[LLVMdev] RFC: Binary format for instrumentation based profiling data

Duncan P. N. Exon Smith dexonsmith at apple.com
Tue Mar 25 11:05:38 PDT 2014


On Mar 25, 2014, at 10:46 AM, Robinson, Paul <Paul_Robinson at playstation.sony.com> wrote:

>> On Mar 24, 2014, at 10:08 AM, Robinson, Paul
>> <Paul_Robinson at playstation.sony.com> wrote:
>> 
>>>> We seem to have some agreement that two formats for instrumentation
>>>> based profiling is worthwhile. These are that emitted by compiler-rt
>> in
>>>> the instrumented program at runtime (format 1), and that which is
>>>> consumed by clang when compiling the program with PGO (format 2).
>>>> 
>>>> Format 1
>>>> --------
>>>> 
>>>> This format should be efficient to write, since the instrumented
>> program
>>>> should run with as little overhead as possible. This also doesn't
>> need
>>>> to be stable, and we can assume the same version of LLVM that was
>> used
>>>> to instrument the program will read the counter data. As such, the
>> file
>>>> format is versioned (so we can easily reject versions we don't
>>>> understand) and consists basically of a memory dump of the relevant
>>>> profiling counters.
>>> 
>>> The "same version" assertion isn't completely true, at a previous job
>>> we had clients who preferred not to regenerate profile data unless
>> they
>>> actually had to (because it was a big pain and took a long time).  But
>>> as long as the versioning is based on actual format changes, not just
>>> repurposing the current LLVM version number (making the previous data
>>> unusable for no technical reason), that's okay.
>> 
>> Format 1 (extension .profraw since r204676) should be run immediately
>> through llvm-profdata to generate format 2 (extension .profdata).  The
>> only profiles that should be kept around are format 2.
> 
> Okay, but the version comment still applies to format 2 then.
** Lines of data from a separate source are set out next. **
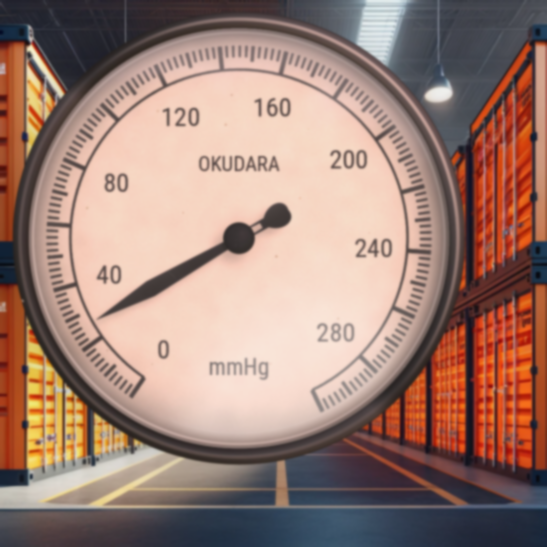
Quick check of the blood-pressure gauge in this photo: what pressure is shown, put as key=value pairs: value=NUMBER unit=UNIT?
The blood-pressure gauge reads value=26 unit=mmHg
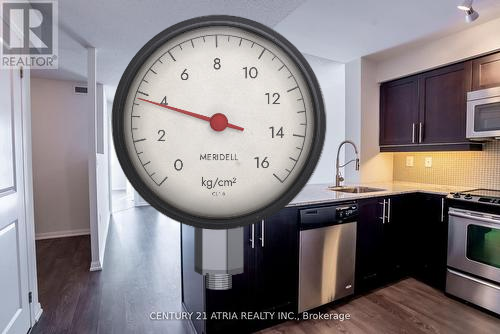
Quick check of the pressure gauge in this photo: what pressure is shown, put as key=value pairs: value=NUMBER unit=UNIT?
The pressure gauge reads value=3.75 unit=kg/cm²
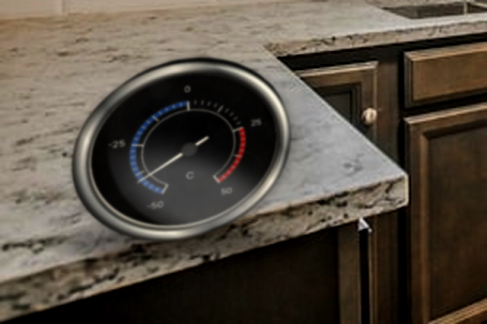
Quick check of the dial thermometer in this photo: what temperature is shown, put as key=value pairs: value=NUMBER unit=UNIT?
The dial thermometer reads value=-40 unit=°C
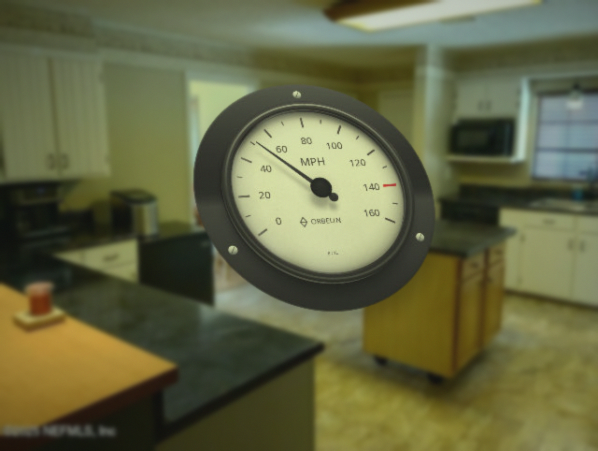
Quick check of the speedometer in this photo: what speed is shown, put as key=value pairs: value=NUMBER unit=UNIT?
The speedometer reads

Right.  Format 2 needs to be auto-upgraded if we have version changes.

> 
>> 
>>> As long as I'm bothering to say something, is there some way that the
>>> tools will figure out that you're trying to apply old data to new
>> files
>>> that have changed in ways that make the old data inapplicable?  Sorry
>>> if this has been brought up elsewhere and I just missed it.
>>> -paulr
>> 
>> There's a hash for each function based on the layout of the counters
>> assigned to it.  If the hash from the data doesn't match the current
>> frontend, the data is ignored.  Currently, the hash is extremely naive:
>> the number of counters.
> 
> Eww.  Should be CFG-based.  I think merge-similar-functions has a way
> to compute this?

Working on it in "[PATCH] InstrProf: Calculate a better function hash" :).